• [INSTRUCTION]: Reproduce exactly the final portion of the data: every line from the one containing "background:#1f5bf0; color:#fff; font-size:17px;" through the last line, inclusive.

━━━ MATERIALS PROVIDED

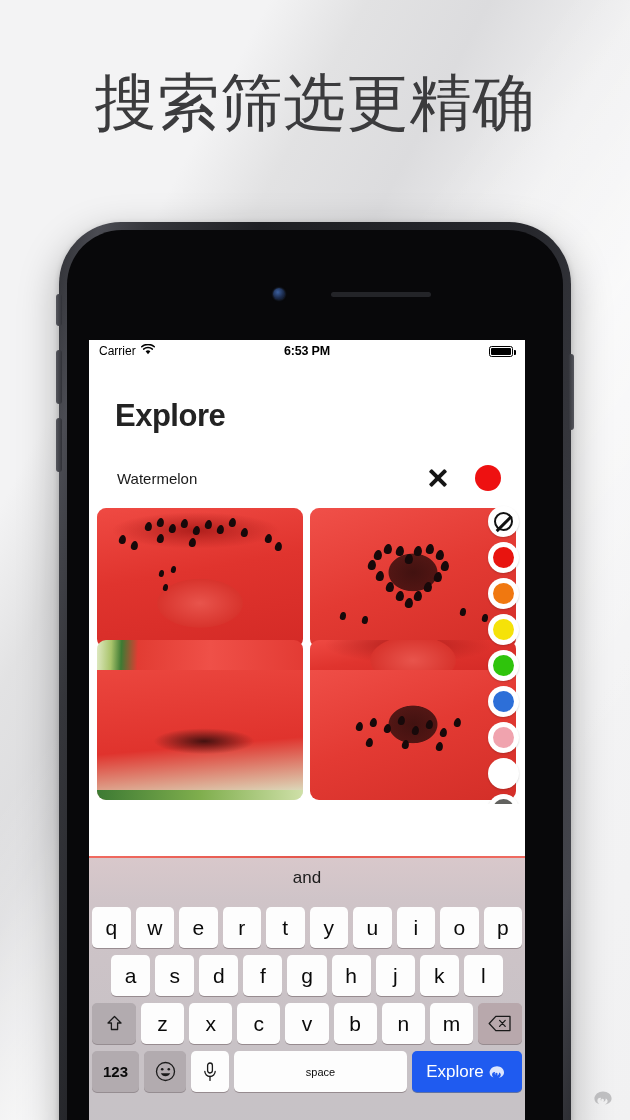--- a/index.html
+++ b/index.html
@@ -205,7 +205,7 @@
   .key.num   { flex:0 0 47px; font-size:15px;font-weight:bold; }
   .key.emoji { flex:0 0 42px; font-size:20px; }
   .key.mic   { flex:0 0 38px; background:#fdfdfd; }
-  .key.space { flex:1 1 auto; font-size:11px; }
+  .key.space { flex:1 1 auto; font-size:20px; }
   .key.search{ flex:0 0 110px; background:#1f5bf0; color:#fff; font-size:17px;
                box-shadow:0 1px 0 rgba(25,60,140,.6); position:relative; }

━━━━━━

• [RESULT OF THIS TASK]:
   .key.search{ flex:0 0 110px; background:#1f5bf0; color:#fff; font-size:17px;
                box-shadow:0 1px 0 rgba(25,60,140,.6); position:relative; }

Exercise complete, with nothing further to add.